═════ Provided text ═════

FairPrice files police report over fake rice rumour

Supermarket chain FairPrice has debunked online rumours that its housebrand jasmine fragrant rice is made of plastic.
Supermarket chain FairPrice has debunked online rumours that its housebrand jasmine fragrant rice is made of plastic. PHOTO: FAIRPRICE

Supermarket chain FairPrice has filed a police report over online rumours that its house brand jasmine fragrant rice is made of plastic.

Addressing a post on social media that contained the fake claim, FairPrice said its rice has passed safety checks by the authorities.

"We would like to advise the public not to further circulate this false information which may cause unnecessary public alarm," said its corporate communications director Jonas Kor.

 

The chain will put up notices at stores about the rumour which has been circulating via text and on social media since Tuesday.

═════

### Task set
(a) In the article on the FairPrice rice rumor, who is named as the chain's corporate communications director?
(b) Continue the article on the FairPrice rice rumor from its final sentence.
The stored data comes from a source separate from the article.

═════ Data shown ═════

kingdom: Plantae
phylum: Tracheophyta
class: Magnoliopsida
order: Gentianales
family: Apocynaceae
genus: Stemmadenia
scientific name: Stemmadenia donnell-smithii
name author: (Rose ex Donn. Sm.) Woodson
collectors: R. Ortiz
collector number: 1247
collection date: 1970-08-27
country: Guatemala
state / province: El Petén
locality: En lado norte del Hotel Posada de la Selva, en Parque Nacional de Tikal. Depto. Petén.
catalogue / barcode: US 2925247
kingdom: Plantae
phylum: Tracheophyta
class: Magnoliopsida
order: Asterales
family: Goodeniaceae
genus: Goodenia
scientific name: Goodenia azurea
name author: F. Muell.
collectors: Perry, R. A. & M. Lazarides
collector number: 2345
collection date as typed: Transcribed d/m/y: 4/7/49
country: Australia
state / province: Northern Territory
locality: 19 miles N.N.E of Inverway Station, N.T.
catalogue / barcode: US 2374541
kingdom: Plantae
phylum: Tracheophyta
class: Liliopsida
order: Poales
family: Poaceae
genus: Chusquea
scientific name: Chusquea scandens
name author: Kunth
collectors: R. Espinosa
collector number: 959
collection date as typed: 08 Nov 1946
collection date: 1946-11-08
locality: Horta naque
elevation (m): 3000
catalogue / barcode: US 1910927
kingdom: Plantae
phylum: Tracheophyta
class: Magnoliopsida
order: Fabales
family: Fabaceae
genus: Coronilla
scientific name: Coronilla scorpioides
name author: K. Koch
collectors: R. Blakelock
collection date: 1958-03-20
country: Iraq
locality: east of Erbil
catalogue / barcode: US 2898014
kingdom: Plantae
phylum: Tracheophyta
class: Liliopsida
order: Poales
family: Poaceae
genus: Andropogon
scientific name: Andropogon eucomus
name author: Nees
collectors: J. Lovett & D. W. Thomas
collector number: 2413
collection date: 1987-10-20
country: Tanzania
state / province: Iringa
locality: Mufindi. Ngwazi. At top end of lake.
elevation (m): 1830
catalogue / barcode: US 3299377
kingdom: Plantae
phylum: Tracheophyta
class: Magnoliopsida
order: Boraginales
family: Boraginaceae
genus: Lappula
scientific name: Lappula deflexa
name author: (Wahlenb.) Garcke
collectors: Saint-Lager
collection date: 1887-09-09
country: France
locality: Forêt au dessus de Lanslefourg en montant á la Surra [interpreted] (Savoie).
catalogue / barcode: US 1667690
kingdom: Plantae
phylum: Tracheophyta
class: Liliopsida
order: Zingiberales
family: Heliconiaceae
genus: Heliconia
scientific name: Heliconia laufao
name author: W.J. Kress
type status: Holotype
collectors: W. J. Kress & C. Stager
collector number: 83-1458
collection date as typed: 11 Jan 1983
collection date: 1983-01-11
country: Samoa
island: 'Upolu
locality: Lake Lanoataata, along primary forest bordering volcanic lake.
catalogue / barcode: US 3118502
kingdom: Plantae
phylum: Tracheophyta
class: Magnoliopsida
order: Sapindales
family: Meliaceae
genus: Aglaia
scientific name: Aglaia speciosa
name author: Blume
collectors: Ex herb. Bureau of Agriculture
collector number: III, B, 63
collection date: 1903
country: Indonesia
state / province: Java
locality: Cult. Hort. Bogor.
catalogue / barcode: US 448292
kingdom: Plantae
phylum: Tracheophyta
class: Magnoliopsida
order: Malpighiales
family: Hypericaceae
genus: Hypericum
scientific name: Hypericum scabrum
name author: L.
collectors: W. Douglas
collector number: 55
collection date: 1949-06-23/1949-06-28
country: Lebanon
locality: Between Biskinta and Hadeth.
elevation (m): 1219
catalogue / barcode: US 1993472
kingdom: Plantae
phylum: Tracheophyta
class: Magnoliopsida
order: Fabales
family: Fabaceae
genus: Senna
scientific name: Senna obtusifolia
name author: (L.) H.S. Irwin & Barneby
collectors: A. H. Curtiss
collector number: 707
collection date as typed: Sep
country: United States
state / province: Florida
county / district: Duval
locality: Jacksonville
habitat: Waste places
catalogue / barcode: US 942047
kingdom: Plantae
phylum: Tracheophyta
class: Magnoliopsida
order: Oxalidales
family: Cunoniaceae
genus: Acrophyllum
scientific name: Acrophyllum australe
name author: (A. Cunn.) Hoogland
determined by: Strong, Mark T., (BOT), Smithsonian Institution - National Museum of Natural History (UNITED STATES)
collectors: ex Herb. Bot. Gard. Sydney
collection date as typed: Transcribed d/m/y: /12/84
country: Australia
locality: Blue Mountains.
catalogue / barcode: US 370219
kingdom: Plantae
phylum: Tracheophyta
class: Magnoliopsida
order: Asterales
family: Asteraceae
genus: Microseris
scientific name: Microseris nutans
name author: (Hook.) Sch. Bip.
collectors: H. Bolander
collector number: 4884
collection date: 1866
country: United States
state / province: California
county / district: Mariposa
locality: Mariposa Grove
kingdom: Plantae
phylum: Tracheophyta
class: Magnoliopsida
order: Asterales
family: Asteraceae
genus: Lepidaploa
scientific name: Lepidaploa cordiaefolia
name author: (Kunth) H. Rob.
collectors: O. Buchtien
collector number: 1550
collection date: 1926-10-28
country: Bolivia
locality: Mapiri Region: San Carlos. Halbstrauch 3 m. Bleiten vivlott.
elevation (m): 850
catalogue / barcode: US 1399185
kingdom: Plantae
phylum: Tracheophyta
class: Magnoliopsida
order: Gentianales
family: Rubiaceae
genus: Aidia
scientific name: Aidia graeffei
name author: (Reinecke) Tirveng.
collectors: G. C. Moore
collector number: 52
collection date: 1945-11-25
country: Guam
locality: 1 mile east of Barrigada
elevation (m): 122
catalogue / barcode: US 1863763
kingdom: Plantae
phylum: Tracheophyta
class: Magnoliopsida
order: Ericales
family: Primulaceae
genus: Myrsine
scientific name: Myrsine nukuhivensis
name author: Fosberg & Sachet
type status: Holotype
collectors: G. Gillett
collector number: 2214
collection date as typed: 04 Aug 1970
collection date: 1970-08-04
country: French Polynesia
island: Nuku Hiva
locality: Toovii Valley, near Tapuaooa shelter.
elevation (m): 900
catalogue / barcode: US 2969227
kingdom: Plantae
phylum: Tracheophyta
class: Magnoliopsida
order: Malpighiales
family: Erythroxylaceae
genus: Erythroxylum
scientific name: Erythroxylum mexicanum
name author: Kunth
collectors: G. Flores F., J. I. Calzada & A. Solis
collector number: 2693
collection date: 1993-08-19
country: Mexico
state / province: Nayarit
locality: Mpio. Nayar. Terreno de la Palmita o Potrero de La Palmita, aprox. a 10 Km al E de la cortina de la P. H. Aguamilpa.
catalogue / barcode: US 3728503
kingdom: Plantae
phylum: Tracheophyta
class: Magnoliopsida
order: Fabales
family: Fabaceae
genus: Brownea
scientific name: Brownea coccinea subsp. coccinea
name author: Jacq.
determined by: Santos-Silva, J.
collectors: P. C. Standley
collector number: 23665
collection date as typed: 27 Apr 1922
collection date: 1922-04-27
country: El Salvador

═════

### Answers by task
(a) Jonas Kor

(b)
Several alarmed customers had gone to FairPrice stores to demand refunds yesterday.

FairPrice has been selling its house brand jasmine rice, sourced from Vietnam, since 2008.

Those who suspect that the rice they bought is fake may approach the Agri-Food & Veterinary Authority (AVA) to verify its authenticity.

The authority regularly inspects and samples imported rice to ensure it complies with Singapore's food safety standards and requirements. The sampling includes testing for mycotoxins, pesticide residues and heavy metals.

The AVA in December said it had not detected fake rice in Singapore.

This is not the first time FairPrice has been a target of false news.

In 2015, a fake social media post asked users to share a link on their Facebook page in order to claim a $100 FairPrice coupon.

In 2007, FairPrice lodged a police report after it found a picture of "halal pork", allegedly sold by its stores, circulating on the Internet.

The image, which resurfaced online in 2014, is fake.